Anyway, Ben was cooking our usual Sunday night dinner of perfect fried eggs and toast, so I sat down at the bar and pressed the "play" button. We immediately heard Mike's voice saying, "Hello?  Helll-ooooo!" and we both groaned that we had missed his call from boot camp. I'm thinking they don't get too many of those. Mike knew we wouldn't be home, but he has to take his opportunities when gets them, so he called and left us a message.

I just knew he was going to hate boot camp. I knew he would suffer through every bit of it. He would especially hate all the being screamed at and whatever other belittling stuff they do to you there. But I figured he would just tough it out and survive.

I could not have been more wrong. In the message he left, he was laughing. Laughing. From boot camp! Basically he said "I'm doing great and having a blast!"

Ben turned around from the stove and yelled, "You're not SUPPOSED to be having a blast!

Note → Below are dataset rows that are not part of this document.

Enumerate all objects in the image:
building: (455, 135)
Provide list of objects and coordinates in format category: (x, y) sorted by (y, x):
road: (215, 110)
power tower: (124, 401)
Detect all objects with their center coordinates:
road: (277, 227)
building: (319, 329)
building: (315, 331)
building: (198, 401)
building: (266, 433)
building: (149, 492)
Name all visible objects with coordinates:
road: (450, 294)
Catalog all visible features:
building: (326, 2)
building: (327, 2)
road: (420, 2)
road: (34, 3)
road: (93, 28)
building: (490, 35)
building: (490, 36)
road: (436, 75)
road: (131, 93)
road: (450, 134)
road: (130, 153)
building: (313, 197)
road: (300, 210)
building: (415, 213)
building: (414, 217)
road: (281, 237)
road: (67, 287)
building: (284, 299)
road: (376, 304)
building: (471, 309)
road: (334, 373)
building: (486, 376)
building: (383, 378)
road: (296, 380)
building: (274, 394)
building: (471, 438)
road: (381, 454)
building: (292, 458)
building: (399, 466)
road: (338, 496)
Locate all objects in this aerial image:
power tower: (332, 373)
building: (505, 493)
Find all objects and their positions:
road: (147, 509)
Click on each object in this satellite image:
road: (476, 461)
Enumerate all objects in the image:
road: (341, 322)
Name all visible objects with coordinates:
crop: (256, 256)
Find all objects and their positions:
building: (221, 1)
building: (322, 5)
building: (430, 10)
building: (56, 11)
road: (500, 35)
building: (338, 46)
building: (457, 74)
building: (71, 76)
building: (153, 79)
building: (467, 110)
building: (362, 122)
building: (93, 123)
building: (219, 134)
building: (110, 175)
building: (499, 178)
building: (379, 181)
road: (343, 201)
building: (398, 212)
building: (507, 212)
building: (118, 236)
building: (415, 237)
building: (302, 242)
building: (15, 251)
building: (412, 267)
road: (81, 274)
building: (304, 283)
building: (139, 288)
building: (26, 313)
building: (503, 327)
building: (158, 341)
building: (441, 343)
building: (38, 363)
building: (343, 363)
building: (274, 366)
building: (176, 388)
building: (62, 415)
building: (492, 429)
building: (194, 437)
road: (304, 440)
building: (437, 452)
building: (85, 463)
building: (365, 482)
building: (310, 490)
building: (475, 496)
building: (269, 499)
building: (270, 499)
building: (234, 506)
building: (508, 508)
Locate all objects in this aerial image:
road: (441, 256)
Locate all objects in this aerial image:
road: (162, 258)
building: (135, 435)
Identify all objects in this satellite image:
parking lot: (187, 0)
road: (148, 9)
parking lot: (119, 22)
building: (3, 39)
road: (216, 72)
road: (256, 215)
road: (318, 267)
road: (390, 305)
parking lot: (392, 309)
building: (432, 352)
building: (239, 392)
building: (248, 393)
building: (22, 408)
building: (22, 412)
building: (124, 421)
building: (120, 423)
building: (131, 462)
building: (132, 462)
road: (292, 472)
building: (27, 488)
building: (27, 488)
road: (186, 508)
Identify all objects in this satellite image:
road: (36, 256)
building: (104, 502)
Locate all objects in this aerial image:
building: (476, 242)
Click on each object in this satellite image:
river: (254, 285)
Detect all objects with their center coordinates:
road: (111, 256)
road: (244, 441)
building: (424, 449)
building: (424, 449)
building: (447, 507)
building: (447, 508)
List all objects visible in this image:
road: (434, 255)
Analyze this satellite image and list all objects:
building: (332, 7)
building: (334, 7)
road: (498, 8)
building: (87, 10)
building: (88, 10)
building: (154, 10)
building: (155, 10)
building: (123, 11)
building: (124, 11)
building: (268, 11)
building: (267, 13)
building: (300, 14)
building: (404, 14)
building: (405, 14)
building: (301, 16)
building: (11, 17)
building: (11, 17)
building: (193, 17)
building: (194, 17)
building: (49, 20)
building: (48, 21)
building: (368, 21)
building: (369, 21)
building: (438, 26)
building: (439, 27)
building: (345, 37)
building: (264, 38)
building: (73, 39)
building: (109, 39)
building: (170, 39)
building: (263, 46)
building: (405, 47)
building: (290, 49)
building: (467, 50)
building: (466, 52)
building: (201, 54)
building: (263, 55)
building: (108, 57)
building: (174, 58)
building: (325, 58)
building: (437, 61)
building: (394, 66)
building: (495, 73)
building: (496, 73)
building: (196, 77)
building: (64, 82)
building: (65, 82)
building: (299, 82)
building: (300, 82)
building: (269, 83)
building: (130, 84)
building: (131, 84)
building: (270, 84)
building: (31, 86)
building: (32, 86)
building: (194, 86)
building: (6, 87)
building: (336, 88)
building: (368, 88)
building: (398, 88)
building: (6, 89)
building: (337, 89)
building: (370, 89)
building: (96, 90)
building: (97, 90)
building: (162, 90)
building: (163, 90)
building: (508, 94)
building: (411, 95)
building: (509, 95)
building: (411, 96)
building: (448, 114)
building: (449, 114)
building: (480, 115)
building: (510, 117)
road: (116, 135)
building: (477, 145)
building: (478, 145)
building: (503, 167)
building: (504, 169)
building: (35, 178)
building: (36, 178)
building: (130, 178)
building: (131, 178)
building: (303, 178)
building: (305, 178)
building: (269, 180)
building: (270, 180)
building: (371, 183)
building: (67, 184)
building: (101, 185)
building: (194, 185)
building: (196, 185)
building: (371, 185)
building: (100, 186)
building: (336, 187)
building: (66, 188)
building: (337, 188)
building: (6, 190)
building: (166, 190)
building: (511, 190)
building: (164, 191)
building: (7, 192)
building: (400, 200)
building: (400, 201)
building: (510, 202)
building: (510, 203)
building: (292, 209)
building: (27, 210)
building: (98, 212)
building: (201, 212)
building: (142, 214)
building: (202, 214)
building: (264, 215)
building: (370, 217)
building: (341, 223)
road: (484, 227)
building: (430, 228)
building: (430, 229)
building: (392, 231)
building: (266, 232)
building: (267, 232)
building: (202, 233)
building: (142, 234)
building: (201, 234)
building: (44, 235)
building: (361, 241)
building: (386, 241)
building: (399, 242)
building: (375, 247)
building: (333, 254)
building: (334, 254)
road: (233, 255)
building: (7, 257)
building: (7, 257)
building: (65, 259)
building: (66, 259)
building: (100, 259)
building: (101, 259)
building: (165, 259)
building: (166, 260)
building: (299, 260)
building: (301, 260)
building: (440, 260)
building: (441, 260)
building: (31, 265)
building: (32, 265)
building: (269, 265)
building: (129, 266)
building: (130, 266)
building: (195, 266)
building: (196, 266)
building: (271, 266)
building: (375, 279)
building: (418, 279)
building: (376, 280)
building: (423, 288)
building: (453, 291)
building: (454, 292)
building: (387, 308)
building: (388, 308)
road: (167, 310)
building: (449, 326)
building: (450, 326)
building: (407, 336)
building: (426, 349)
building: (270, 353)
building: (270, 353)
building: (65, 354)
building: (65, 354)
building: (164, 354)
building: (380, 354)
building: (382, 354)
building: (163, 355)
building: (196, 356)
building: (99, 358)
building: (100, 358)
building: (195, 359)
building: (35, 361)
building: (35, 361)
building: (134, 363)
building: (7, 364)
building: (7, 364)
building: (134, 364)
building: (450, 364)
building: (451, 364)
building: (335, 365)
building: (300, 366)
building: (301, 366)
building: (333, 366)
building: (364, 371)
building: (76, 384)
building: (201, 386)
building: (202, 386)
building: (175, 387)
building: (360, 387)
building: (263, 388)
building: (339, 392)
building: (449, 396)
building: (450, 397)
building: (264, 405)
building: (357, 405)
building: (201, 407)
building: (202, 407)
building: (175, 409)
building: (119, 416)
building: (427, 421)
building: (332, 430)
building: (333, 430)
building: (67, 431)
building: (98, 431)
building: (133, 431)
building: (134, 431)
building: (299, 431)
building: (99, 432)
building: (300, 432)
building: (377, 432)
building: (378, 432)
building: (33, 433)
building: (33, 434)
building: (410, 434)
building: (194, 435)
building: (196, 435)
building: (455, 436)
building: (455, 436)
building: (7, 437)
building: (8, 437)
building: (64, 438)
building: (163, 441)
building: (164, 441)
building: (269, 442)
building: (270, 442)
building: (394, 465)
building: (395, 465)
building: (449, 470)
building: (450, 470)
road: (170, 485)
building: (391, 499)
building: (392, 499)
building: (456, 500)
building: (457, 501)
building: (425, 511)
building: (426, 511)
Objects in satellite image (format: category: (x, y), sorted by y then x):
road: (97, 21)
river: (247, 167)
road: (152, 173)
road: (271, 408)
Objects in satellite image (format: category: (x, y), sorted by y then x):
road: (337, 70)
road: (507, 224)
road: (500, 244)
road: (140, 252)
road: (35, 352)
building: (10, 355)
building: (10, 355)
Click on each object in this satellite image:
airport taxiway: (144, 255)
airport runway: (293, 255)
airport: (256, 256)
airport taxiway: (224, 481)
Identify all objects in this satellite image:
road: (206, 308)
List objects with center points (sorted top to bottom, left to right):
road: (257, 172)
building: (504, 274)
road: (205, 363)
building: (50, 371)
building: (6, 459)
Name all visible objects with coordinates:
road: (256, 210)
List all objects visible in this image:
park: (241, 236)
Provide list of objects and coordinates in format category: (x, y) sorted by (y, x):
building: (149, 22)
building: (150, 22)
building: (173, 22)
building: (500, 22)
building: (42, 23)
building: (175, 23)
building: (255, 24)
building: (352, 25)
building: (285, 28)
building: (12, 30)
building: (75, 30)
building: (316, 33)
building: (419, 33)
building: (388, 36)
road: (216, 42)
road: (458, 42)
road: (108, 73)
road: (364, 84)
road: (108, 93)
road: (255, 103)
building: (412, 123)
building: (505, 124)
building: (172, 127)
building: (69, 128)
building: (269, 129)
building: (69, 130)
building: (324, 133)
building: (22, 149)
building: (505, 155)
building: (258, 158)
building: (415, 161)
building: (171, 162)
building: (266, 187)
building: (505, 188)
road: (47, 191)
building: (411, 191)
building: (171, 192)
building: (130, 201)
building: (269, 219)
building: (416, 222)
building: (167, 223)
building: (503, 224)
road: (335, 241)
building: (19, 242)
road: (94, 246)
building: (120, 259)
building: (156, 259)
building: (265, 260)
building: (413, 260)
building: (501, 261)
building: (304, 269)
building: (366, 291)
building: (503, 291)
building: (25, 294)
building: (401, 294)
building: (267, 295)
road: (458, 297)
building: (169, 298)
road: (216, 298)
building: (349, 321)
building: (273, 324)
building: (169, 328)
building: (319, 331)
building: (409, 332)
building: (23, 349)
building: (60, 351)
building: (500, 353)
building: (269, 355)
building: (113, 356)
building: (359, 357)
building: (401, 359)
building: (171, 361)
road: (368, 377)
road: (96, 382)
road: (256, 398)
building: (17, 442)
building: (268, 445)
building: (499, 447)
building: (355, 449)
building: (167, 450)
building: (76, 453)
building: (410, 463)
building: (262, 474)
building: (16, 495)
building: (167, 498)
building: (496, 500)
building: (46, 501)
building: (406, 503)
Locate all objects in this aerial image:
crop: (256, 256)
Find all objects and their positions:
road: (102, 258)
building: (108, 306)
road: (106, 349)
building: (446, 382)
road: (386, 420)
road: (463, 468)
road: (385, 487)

It's BOOT CAMP!" He then proceeded to make all the usual jokes about being in the "Chair Force" and calling it the "service" rather than the military.

In case you don't know, there's quite a rivalry between the branches. Since we are a Navy family (at least we were until Mike joined the AF), we are right about everything, but let me just share some of the barbs here. Navy people are called squids, Air Force people are called zoomies, Coast Guard people are called puddle jumpers. The Navy says people go into the Coast Guard because they can't swim in water deeper than 6 inches. Navy personnel in submarines are called bubbleheads. Marines are called grunts (presumably because that's all they know how to do).

How did I get on this subject? How about a transition-less transition?

In other news, my company switched email servers today and you know how much fun that is. We've all been struggling all day and communicating over facebook. Good old reliable facebook. How did commerce ever happen without it?

And since I use Mac Mail for work, my problems are compounded. Not only do I need to get my email to work, I also need to sync it with Mac Mail. All while proofing a 600+ page E-Book. The fun never ends.

So here I am, getting ready to serve my family dinner at 7 pm, because that's what highly efficient editors do.  We'll try again tomorrow.